The Alabama Senate has passed SB21, the bill that restores the Open Meetings Act to its original intent.  In a rare Wednesday session, members passed Sen. Cam Ward’s bill by a vote of 30 – 0. While there were several amendments added yesterday, the essential measures of the bill remained intact.

“Our Senate is sending a strong message to Alabamians about their commitment to openness and transparency by passing this bill during Sunshine Week,” APA Executive Director Felicia Mason said. “We applaud all Senators who supported this effort, and especially Sen. Ward who has been a staunch sponsor over the past two sessions.” Ward, who is chairman of the Senate Judiciary Committee, was sponsor of the bill last year that failed to pass on the last day of the session.

Mason applauded the Senate leadership for moving the bill forward during the first weeks of the Regular Session. “We also appreciate Sen. Marsh of Anniston who is the President Pro Tempore of the Senate for recognizing the importance of this legislation and moving it early in the session,” Mason said.

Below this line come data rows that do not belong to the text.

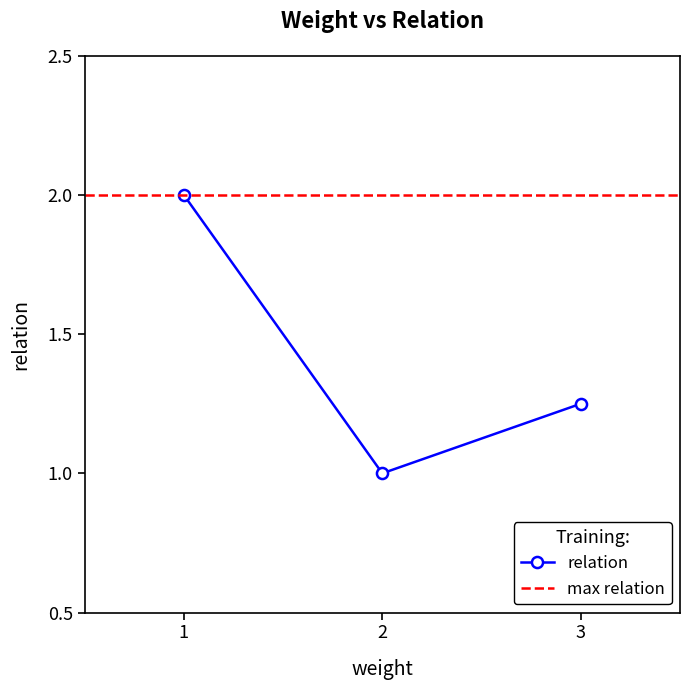

Which category has the highest value in the relation series?

1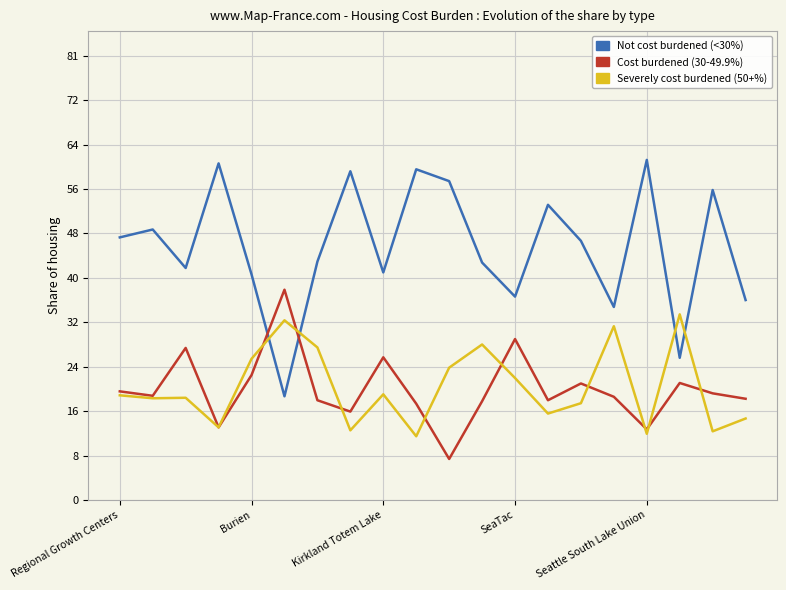

At how many categories does at least one series exceed 0?

20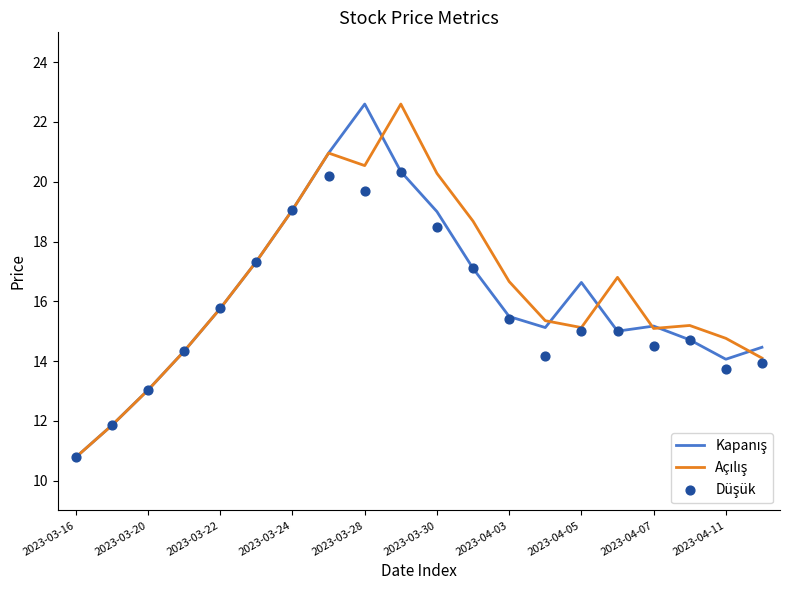

Is the value of Düşük at 11 greater than the value of Açılış at 2023-03-16?

Yes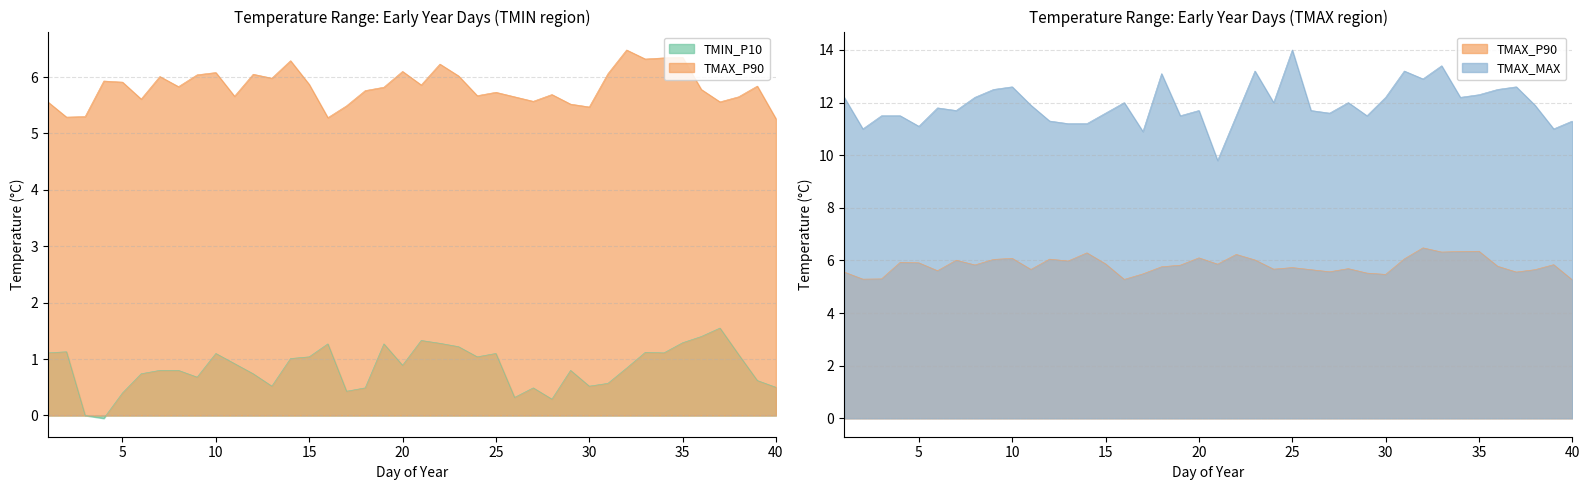

List the labels in order of TMIN_P10 value, largest first.

37, 36, 21, 35, 22, 16, 19, 23, 2, 33, 1, 34, 10, 25, 38, 15, 24, 14, 11, 20, 32, 7, 8, 29, 6, 12, 9, 39, 31, 13, 30, 40, 18, 27, 17, 5, 26, 28, 3, 4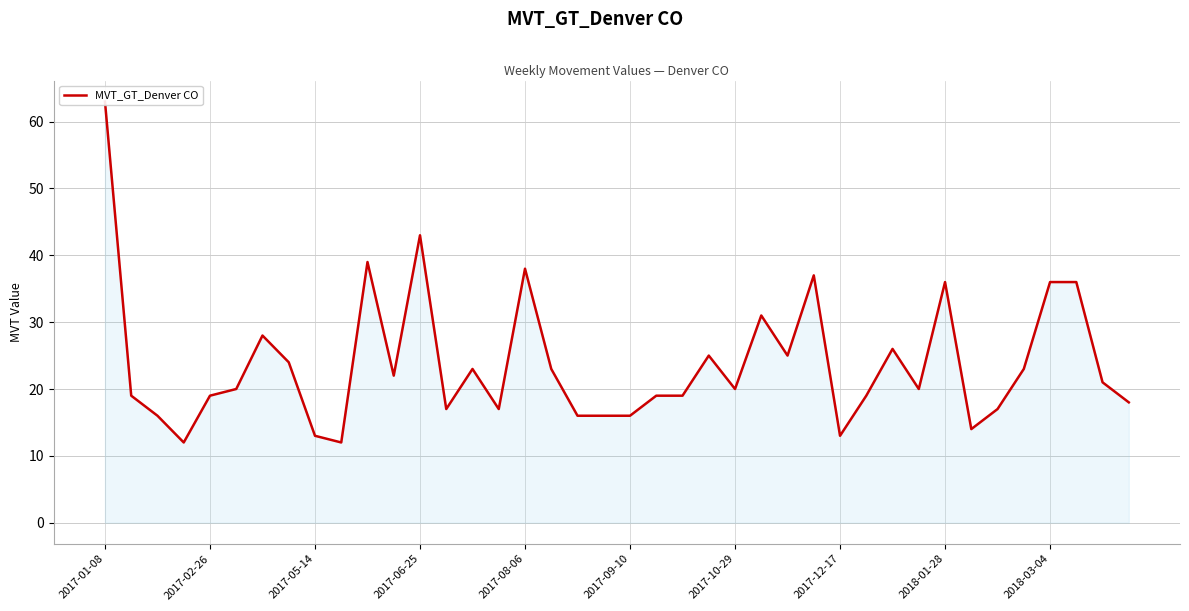

The value at 2018-03-04 is 21. True or false?

False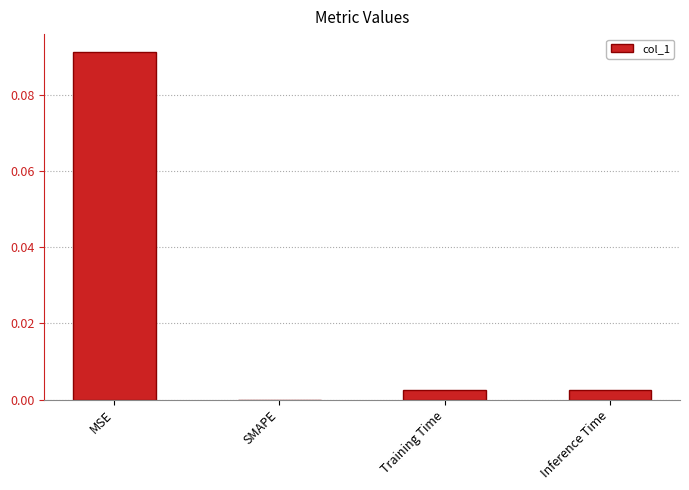

Is it true that the value at Training Time is 0.0?

True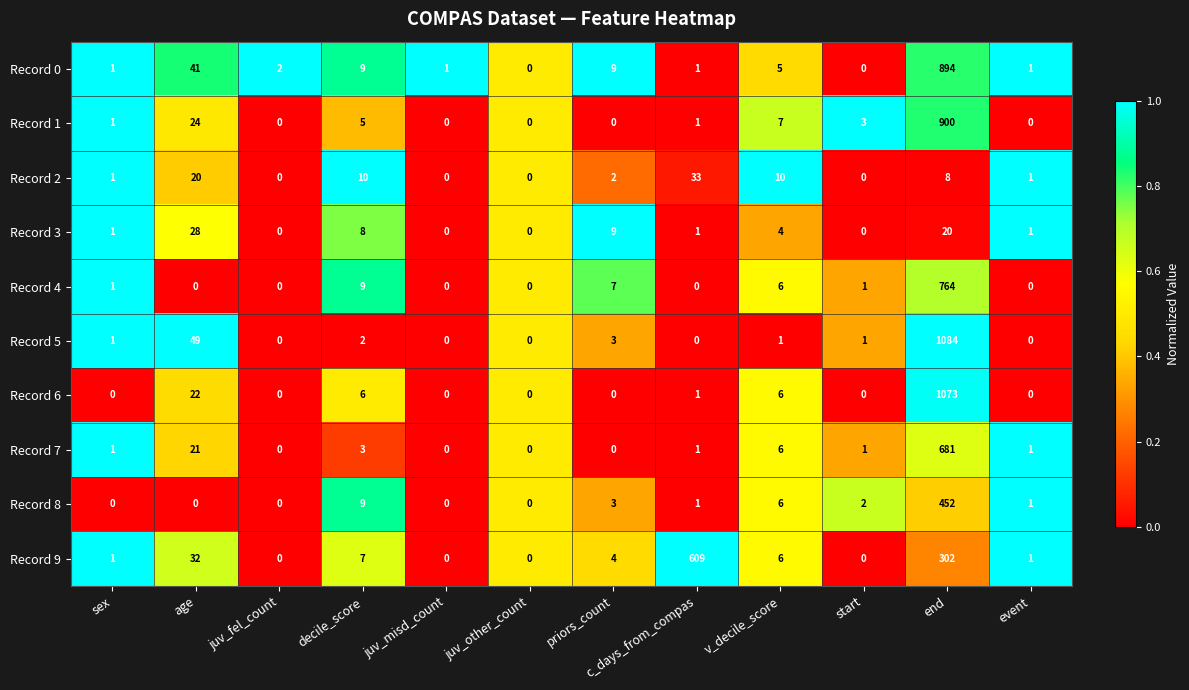

Between decile_score and start, which series saw the biggest shift?

Record 2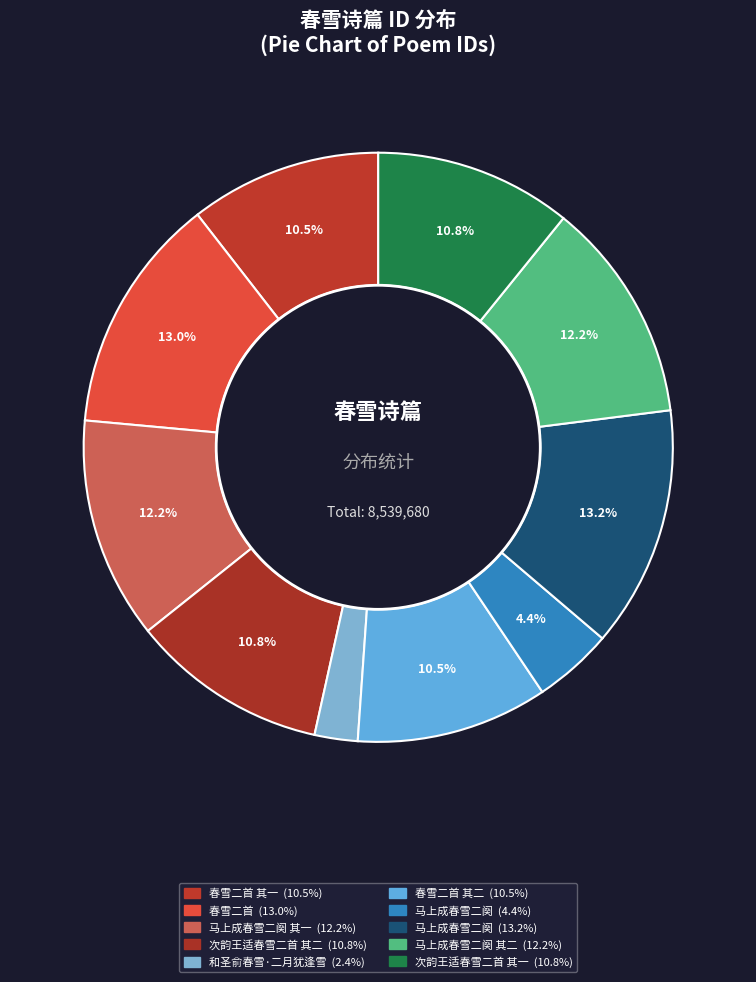

What is the smallest slice in the pie chart?

和圣俞春雪·二月犹逢雪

The legislation became necessary after three Alabama Supreme Court rulings over the past two years severely crippled the existing law. Most damaging was the decision that essentially allowed for secret meetings as long as a quorum was not present. In some cases, the public is only witness to a vote because all of the deliberation is done in small, serial meetings prior to a public meeting.

Alabama’s first Open Meetings Law was one of the oldest in the country, passed in 1915. Most states did not pass legislation related to open meetings until after the scandal of Watergate in the 1970s. The law, however, was mostly a statement of principle and lacked specifics to guide government officials and the public in conducting business in the open.

The current law was passed in 2005, and was a collaborative effort between many groups to create a guideline for public meetings. Gov. Riley signed that bill during Sunshine Week in 2005.

SB21 now goes to the House for committee consideration. The House version, HB195, is sponsored Rep. Randy Davis of Daphne. Davis is chairman of the Constitution, Campaign and Election Committee. “Rep. Davis has always supported open government issues, and we appreciate his dedication to passing this bill in the House,” Mason said.